Kalemine aşina olduğumuz iç isim, bu kez “öykücü” olarak karşımıza çıkıyor. “Anlatılanların Gerçekle Uzaktan İlgisi Vardır” ile Özgür Kayım, “Yeryüzünün Derinliklerinde Olup Bitenler” ile Ayşenur Tanrıverdi ve “Zaman O Zaman Değil” ile Meliha Yıldırım’ın öyküleri, bu hafta h20 etiketiyle raflarda yerini alacak.
Çocuksu büyüklerin pencerelerinden sarktığı evler; anımsanmayı bekleyen geçmiş parçalarının mandallarla tutturulduğu iplere gerili balkonlar; parke taşlarında boş konserve kutularının yuvarlandığı, duvarları plastik top sesleriyle dövülen, şen çığlıklı mahalleler; bir koşu gidilen tezgahı sakızlı bakkallar… ama zaman O zaman değil.
Zamanı avuç avuç kuru yapraklar gibi havaya savurdu çocuklar. Duvar saatinin rakamları söküldü; kuşlara döndü, uçtu saatler. Büyüdü geçmiş. Erkekliğin zulmünü keşfetti oğlanlar. Kaybetmeyi reddeden kadınlara ait dünyalara açılıyor artık kapılar.
Meliha Yıldırım’ın açtığı kapının eşiğindesiniz: yenilgi bilmez kadınlar kucaklayacak sizi, Fikriye ile Latife’nin yanından geçeceksiniz, Tanzimat edebiyatçılarına kulak misafiri olacak, hayatın tesellisini bir sahil berraklığında arayanlara dönüşeceksiniz belki de. Gündelik telaşlarınıza aşina, yaşantınızda saklanıp kalmış mucizelerin peşinde, zamanın sınırlarını bilen, yüreğinize komşu öyküler.
Zihni unuttuklarıyla dolu bir tanrı, başlangıcı bilinmeyen yekpare bir zamanın ucundan ayaklarını sarkıtıyor… Zamanı elinde oynatamayacağını bilen bir kadın Kadıköy Rıhtım’ın birbirinden habersiz ip gibi uzanan sokaklarının birinde oğlunun Rita tutkusuna gem vurmaya çalışıyor.. Birinin ağına takılıp düşmesini bekleyen her köşeye sinen sessizlik… Bedeninden bağımsız bir pervane gibi yükselen kafa… Yıldızları içinde taşır gibi sulu bakan iri gözler…
Aynı zamanda Mesele yazarı da olan Ayşenur Tanrıverdi ise, yaşadığımız anda, elimizin altında bambaşka dünyalara tanıklık edebileceğimiz bir evrene davet ediyor bizleri.
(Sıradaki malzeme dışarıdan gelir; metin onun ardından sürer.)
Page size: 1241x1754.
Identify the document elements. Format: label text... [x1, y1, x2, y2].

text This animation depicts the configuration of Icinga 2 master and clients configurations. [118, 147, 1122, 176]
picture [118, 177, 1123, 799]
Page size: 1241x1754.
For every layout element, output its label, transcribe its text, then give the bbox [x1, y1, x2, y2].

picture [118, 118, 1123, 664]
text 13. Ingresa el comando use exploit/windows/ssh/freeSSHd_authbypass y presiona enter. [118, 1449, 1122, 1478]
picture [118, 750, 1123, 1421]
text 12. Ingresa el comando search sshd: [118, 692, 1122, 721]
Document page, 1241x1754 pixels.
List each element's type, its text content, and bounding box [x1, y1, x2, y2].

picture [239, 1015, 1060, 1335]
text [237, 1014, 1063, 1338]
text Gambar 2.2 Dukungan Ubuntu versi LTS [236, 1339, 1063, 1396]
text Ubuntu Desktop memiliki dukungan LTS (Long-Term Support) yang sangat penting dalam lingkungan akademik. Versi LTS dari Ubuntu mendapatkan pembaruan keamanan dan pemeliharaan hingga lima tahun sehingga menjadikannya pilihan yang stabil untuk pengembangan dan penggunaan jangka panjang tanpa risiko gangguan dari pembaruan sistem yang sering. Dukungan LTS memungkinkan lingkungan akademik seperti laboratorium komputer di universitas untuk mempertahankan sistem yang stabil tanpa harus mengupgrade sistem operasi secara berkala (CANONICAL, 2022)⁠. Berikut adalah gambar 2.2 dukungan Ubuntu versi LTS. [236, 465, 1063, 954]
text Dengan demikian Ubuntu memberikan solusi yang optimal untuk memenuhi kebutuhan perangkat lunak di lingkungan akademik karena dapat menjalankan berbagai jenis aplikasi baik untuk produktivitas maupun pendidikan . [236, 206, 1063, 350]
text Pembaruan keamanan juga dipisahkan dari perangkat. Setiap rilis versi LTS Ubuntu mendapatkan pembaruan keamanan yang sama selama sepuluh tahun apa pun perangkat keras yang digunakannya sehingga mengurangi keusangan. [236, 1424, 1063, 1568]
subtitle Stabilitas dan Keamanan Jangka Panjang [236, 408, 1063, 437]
Bu evren onun zihninin etrafında dönüyor ve oradan yeryüzüne düşen insanlar burada bir başka yaşam buluyor, sonra o insanlar bize kendilerini anlatıyor. Böylelikle o dünyaların çekim alanına kapılıyor ve kendimizi bir başka evrende buluyoruz. Çünkü orada zaman bölünmez; yekpare, güzel ve kıvrılarak ilerleyen bengi bir şiirin mısralarından aşağı kayar gideriz.
Kadınların kadınlara düşkünlüğünün dönüştüğü bir düş bu, dünyaya gelmiş olanın boşluğunu boğan duman. Çocukluğun hologram dünyasından geçen atların, sahte apoletlere biat eden itaat erlerinin, kullanma kılavuzları yazılmış insanların dünyası. Direnen evlerle isyan eden insanların buluştuğu mahalleler, alıcısı olmayan müzayedelerin katalogları arasında unutulmuş yaşamlar. Yalnızlıklarını mezarlıklarda dinlendirenlerin, kimsesizliklerini pijamalarıyla paylaşanların, dostlukları tuvalet köşelerinde arayanların tuhaf buluşmaları bu.
Hiç bulunmadığı yaşamda kaybolabilenlerin, hiç yaşanmamış bir hikâyede konuşanların, işçi sınıfı taklidi yapan patronların, patron taklidi yapan işçilerin bir sanat galerisi. Özgür Kayım’dan düşlerin sihirli ama hafif pelerinini sırtlamadan, gerçekliğin yavanlık ve aşinalık çamuruna bulaşmadan insan derinliklerine inerken olaylar geçidinin akıp geçtiği duru ve yalın bir anlatım.